As the piece of work turns hurriedly away like he’s pretending that he hasn’t just been clocking the detective, making across Marefair for the other side and pointedly not looking back, the penny drops. The interloper on Studs’ private made-for-TV drama is the former councillor James Cockie, that same jovial countenance affixed beside the header of a weekly column in the local Chronicle & Echo, copies of which he’s perused while staying at his mum’s place. This being the code name for his office. You can’t be too careful.

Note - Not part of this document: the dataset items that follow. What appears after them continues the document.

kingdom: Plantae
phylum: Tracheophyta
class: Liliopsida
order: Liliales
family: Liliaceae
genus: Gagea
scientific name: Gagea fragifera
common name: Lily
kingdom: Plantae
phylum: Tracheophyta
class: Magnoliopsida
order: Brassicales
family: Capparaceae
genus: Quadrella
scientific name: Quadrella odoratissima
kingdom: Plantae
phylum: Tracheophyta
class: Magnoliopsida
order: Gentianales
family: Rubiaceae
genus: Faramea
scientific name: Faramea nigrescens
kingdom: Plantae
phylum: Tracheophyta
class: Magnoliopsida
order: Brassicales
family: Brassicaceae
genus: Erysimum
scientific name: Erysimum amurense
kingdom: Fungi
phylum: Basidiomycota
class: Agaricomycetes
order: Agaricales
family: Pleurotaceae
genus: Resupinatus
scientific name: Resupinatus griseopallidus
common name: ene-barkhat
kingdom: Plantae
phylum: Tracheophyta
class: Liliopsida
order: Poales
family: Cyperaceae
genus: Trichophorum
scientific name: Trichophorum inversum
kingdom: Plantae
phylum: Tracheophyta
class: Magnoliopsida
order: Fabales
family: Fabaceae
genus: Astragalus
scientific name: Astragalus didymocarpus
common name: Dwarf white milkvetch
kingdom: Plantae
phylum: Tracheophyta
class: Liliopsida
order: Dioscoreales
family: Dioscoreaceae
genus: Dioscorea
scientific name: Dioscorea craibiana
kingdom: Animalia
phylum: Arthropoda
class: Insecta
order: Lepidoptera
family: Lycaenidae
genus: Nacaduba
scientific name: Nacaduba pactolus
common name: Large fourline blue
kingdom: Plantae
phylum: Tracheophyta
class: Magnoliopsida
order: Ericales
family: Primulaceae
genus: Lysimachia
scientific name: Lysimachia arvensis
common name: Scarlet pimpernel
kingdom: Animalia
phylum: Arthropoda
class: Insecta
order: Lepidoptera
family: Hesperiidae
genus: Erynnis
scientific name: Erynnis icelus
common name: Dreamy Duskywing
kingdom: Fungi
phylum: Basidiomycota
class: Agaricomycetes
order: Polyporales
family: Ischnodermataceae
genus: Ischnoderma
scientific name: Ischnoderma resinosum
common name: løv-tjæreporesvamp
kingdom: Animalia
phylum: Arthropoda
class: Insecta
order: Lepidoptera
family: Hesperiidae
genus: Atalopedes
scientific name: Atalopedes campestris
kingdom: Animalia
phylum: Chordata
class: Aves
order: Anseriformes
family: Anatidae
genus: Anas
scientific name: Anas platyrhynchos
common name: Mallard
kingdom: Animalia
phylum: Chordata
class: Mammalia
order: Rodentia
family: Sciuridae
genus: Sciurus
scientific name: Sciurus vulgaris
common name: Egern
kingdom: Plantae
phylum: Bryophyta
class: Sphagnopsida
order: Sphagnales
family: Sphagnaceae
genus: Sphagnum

Watching the retired council head laboriously roll his fleshy snowball off up Horsemarket towards the Mayorhold, the unfrozen Piltdown man-hunter reflects on Cockie’s late but perhaps pertinent arrival in this last stretch of the storyline. While technically the genre generally demands the killer be a character the readers or the viewers have been introduced to early in the game, there’s always those convention-bucking mavericks like Derek Raymond, with his greasy beret still behind the bar down at the French in Soho, mimicking real life in that the culprit’s often no one who’s been seen before. In oddball works like that, Studs soberly reflects, the tale turns out to have been more about the labyrinthine mental processes of the protagonist than the contortions of the case he’s trying desperately to solve. That said, there’s no compelling literary imperative that rules out the ex-councillor from the inquiry. With the former Labour politician’s dwindling mass receding from view in a slow red shift, Studs puts it all together.